Bereits vor der Anschlussheilbehandlung hatte ich in den zwei Wochen mit Prozessor ein Sprachverstehen von 60% erreicht und nach weiteren fünf Wochen Rehabilitation in Bad Nauheim erzielte ich ein Sprachverstehen von 80%. Die Prognose war sehr gut, doch dass es tatsächlich so schnell so gut werden würde, damit hatte niemand gerechnet.
Bei meiner letzten Einstellung drei Monate nach Operation bzw. Erstanpassung des Prozessors, konnte ich dieses hohe Niveau halten. Auch mein Resthörvermögen im Tieftonbereich hat sich wunderbar erholt und ist fast wieder auf dem Stand wie vor der Operation. Lediglich Einbußen von 10-20 Dezibel sind zu beklagen. Somit ist mein Tieftonbereich so gut, dass ich im Tieftonbereich ganz ohne akustische Unterstützung über mein Ohr höre und ab ca. 350 Hz mit der Elektrode von meinem CI. Sollte sich der Tieftonbereich verschlechtern, wird der akustische Teil durch mein EAS-CI (Elektro-Akustische-Stimulation) verstärkt. Das EAS ist eine Kombination aus Cochlea Implantat (elektrische Stimulation) und Hörgerät (akustische Stimulation meines Resthörvermögens im Tieftonbereich).
Im Anschluss fügte sich die Wiedereingliederung von vier Wochen an zurück in die Arbeit. Jede Woche wurde ich stabiler und nach Abschluss der letzten Woche, wusste ich, dass ich nach wie vor meinen sehr kommunikativen Beruf in der Personalentwicklung ausüben kann. Das hat mir so viel Kraft, Zuversicht und Selbstvertrauen gegeben.
Mit meinem rechten Ohr habe ich noch einen Rest an Sprachverstehen, der für kurze Absprachen in verständlicher Aussprache und wenig Abstand ausreicht. Doch ohne die CI- Seite hört es sich an, als ob meine Gegenüber nuscheln. Wenn ich mein CI aktiviere, spricht er oder sie viel deutlicher und klarer. Mein Sprachverstehen ohne Hilfsmittel, vor allem nur mit einer Seite ist sehr eingeschränkt: Unklar, genuschelt und nur mit viel Anstrengung verständlich.

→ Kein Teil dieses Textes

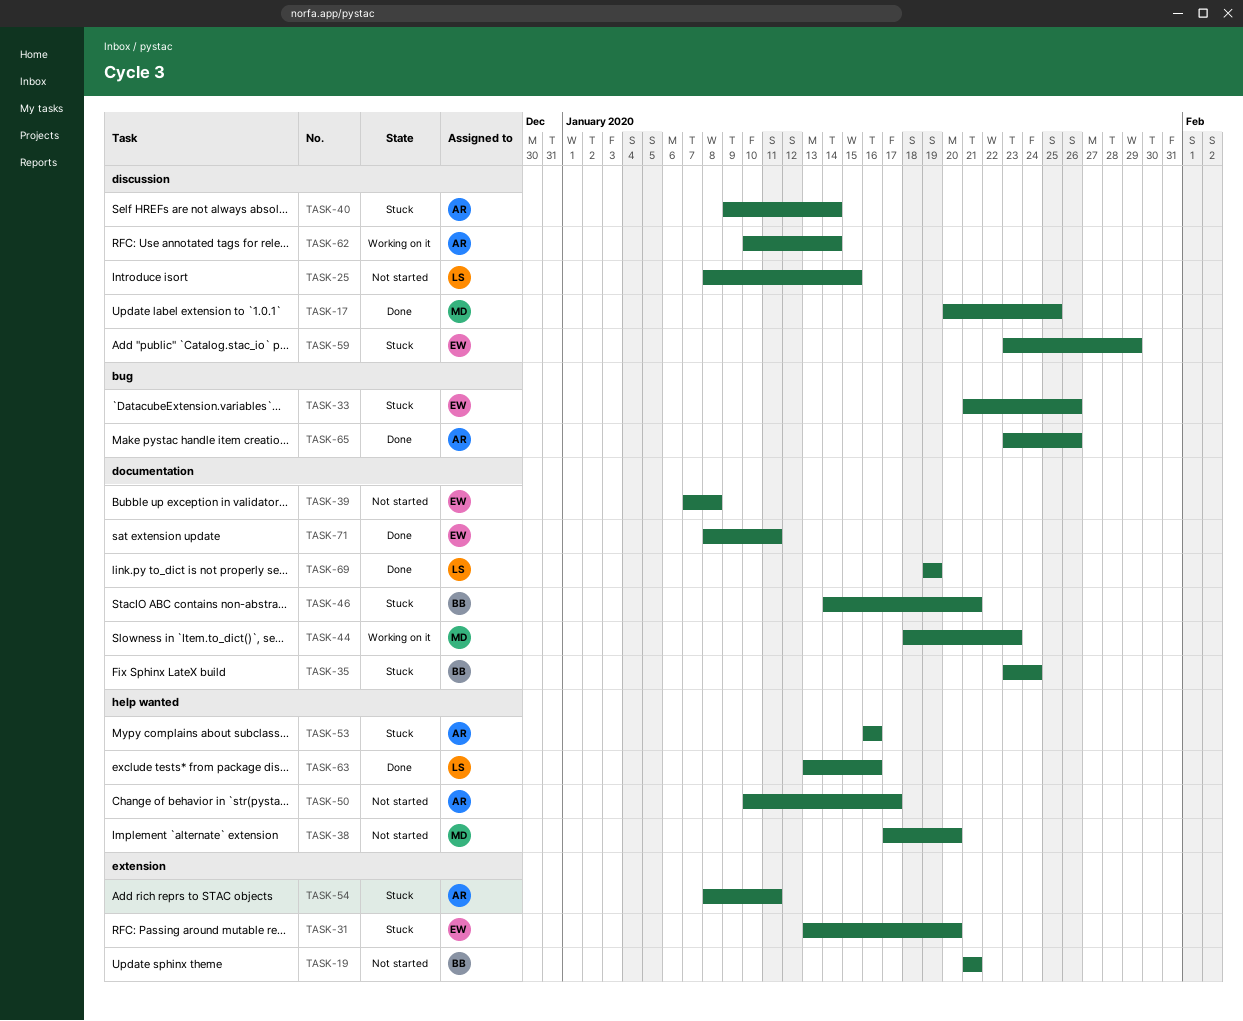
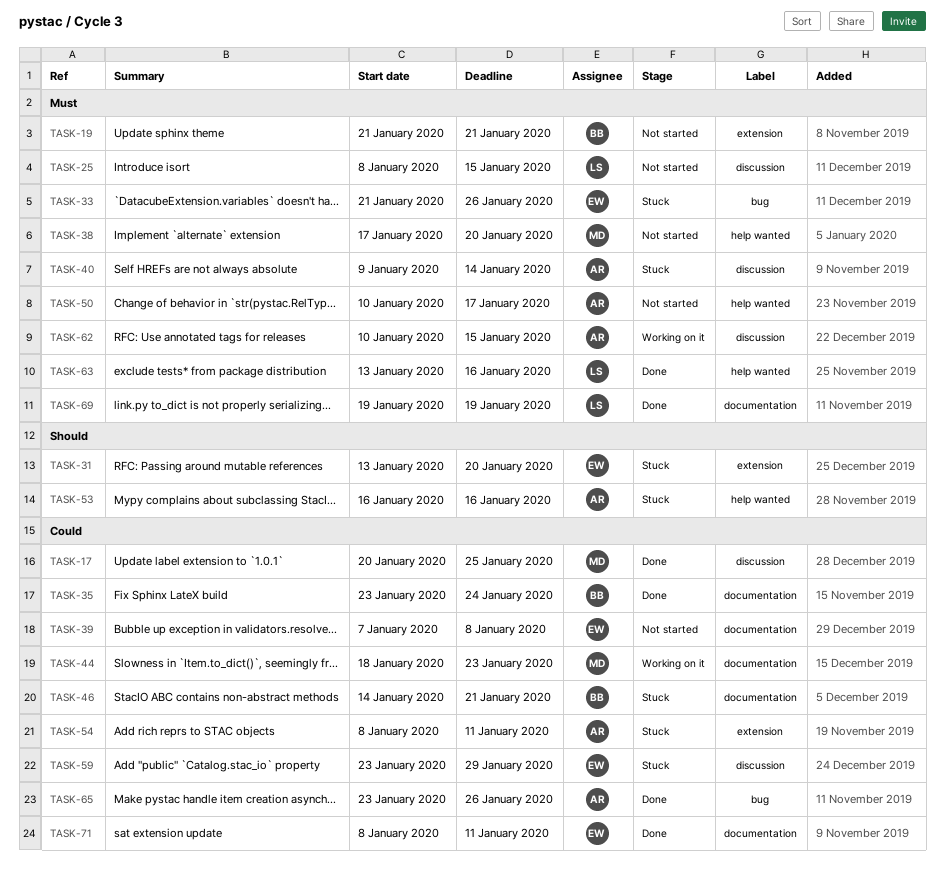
TASK-35, status: Stuck -> Done
TASK-62, due: Jan 14 -> Jan 15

Die Entscheidung für ein Cochlea Implantat war genau richtig. Für mich zum richtigen Zeitpunkt. Nicht zu spät und auch nicht zu früh, denn die Zeit habe ich gebraucht, um mich mit dem Thema, den Veränderungen und Konsequenzen vertraut zu machen.
Ich bin sehr dankbar, dass es die Möglichkeit und diese Innovation gibt. Ich kann wieder teilhaben und mein Leben mit einigen wenigen Einschränkungen leben.